Legendary guitarist Slash rolls into Dublin town with The Conspirators on 10th November, stopping at 3Arena. Ahead of the first gig of his European tour, Philip Cummins spoke to Slash about his record label, life on the road, his empathy for frontmen, and Guns N’ Roses’ epic, 1992 gig at Slane Castle.

Words by Phil Cummins

Speaking with Slash is exactly what you’d expect when speaking with a Californian guitar hero born out of 1980’s hard rock. Pregnant pauses, a laid- back in tone, and the occasional chuckle all feature in our conversation, during which I elect to avoid all questions of a Gun N’ Roses reunion with Axl Rose, which have been asked of Slash, time and again, and to which the same answer has been given, time and time again. Interestingly, Rose and other members of Guns N’ Roses are never referred to by name and he is, understandably, reluctant to talk about Guns N’ Roses’ past.

Instead, I open by asking about the release of World On Fire, Slash’s latest record with Myles Kennedy and The Conspirators, which was released on Slash’s very own Dik Hayd International. How does released work independently compare with being on major, as Slash was with Gun N’ Roses during Geffen’s best years.

“Well, World On Fire is now our third record that we’ve released through my label. It’s empowering, for sure and, certainly, you do have more control. It’s a different game, now. I think the only artists who you would expect to sign to majors, now, and the artists that majors would be interested in are rap and Top 40. The industry, now, for guitar bands is pretty much dependent on live.”

That the industry is so dependent on live shows and bands are playing more shows on the road than ever before, I ask Slash if this puts increased pressure on artists like Slash who, previously, have fallen into the age- old traps of life on the road: drink and drugs, namely. Unexpectedly, I’m met with a wall of silence, even more so when I ask if the guitarist had a “waking up” moment since abstaining from alcohol and narcotics in 2005.

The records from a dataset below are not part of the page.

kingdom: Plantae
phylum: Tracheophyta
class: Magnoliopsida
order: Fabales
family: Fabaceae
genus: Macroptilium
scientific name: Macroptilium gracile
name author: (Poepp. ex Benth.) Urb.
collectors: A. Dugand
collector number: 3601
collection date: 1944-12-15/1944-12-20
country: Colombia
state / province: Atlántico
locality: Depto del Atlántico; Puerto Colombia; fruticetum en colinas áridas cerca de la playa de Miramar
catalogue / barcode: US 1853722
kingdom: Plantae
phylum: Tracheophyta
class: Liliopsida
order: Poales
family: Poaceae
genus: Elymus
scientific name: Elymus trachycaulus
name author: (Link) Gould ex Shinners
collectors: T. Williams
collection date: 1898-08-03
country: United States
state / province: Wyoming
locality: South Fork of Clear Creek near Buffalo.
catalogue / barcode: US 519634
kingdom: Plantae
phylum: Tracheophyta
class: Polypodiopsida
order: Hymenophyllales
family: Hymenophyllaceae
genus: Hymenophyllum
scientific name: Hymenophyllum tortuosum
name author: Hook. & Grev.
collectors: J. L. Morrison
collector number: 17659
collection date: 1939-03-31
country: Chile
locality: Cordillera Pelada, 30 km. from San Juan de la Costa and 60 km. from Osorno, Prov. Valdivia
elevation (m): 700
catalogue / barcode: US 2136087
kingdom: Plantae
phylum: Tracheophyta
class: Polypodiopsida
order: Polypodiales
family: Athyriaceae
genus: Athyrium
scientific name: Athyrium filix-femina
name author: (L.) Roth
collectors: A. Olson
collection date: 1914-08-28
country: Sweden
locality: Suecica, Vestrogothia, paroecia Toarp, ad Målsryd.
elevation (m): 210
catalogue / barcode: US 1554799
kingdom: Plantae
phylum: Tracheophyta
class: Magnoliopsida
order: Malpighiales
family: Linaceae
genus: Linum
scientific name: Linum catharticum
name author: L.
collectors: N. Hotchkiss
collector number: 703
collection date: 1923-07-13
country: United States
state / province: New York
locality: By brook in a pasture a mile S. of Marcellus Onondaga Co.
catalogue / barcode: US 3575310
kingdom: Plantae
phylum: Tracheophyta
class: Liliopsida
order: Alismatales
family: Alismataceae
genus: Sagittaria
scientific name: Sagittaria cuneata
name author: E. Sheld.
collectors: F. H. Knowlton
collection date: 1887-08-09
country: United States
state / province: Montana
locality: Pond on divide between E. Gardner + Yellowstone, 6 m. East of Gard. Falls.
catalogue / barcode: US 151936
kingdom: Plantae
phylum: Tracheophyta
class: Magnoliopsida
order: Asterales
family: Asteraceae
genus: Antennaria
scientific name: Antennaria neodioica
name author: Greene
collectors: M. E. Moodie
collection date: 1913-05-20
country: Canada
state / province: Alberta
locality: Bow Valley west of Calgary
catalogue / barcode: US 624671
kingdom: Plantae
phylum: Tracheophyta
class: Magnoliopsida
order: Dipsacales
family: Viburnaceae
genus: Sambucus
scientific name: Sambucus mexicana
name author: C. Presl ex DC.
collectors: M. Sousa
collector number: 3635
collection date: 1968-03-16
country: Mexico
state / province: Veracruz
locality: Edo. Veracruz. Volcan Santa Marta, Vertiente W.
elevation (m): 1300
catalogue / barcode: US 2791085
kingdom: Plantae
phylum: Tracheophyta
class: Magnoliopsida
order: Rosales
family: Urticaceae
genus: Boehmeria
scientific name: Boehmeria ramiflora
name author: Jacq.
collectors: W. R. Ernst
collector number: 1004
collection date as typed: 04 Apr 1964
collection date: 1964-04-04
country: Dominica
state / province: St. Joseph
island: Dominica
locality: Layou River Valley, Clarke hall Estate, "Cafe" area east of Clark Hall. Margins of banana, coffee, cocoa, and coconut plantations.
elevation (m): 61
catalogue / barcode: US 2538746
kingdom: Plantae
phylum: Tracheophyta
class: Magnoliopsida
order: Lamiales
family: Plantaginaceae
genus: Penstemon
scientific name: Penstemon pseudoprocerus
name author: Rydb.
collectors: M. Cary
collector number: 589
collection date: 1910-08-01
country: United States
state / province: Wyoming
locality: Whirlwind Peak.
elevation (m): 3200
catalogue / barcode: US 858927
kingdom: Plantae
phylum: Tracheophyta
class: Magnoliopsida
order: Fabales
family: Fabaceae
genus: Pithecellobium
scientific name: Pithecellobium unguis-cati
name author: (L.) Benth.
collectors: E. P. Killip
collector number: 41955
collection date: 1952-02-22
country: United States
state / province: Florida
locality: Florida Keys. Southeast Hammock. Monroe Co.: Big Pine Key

In an effort to stay on the same line of questioning and, at the same time, open up the conversation, I ask Slash about some of the frontmen with whom he has played and who have, clearly, buckled under the pressure of the limelight; notably, Guns N’ Roses’ Axl Rose and Velvet Revolver’s Scott Weiland. I wonder does he feel any empathy- or sympathy, even- for frontmen like Rose and Weiland who, clearly, have been burned by fame and the pressure of fronting such huge bands.

“Absolutely, I do. I mean...it’s scary as shit to get up there and sing in front of so many people, like the crowds that we’ve played and...it’s something that I couldn’t ever imagine doing myself. So I have empathy, sure. Sympathy? I don’t really know. I think it’s a good gig if you can it. I’m lucky in the sense that I can hide around the stage and I don’t always have to be in view. I always just loved playing.”

I ask him about his new band and Bostonian frontman Myles Kennedy who seems to more professional, more reliable and with less baggage and ego than the aforementioned Rose and Weiland. All that said, I still get the feeling that as harmonious and professional as his partnership with Kennedy seems to be that the legendary guitarist is just as happy on his own as he is in the company of a band.

“I am, y’know, I just find it easier just to play around with ideas on my own. I record any ideas that I’ve got on my phone. After that, it’s just a matter of taking it to the guys and jamming out the arrangements for the song. It all happens very, very fast and it a way that I like to work. The guys are great to work with.”

For such a solitary player, playing during Guns N’ Roses’ heyday, at a time when the band’s notoriously excessive tours led to the band imploding more times than anyone can count, must have been difficult and disillusioning. I ask Slash what fond memories, if any, he has of Guns N’ Roses’ epic 1992 gig at Slane Castle, still one of the most remarkable headline shows at the Meath venue and one that is still spoken of in mythic undertones amongst live music fans of a certain age in Ireland.

“Y’know I definitely remember that show at Slane because of where it was and because of the size of it; I think it was definitely one of the bigger shows on that tour that we did. I just remember it being a great show. A lot of stuff happened on that particular tour [the 1991 - 1993 Use Your Illusion Tour, on which Rose got into episodes of agro with fans, culminating in the Riverport Riot: a showdown with fans at the Riverport Amphitheatre in St. Louis, Missouri, when Rose stormed off stage after security failed to respond to Roses that a fan recording the gig be ejected from the venue. Guitarist Izzy Stradlin later left the band after their Wembley Stadium show]. That show kinda made up for all the other stuff that went on”.

Slash plays 3Arena on 10th November with Myles Kennedy and The Conspirators.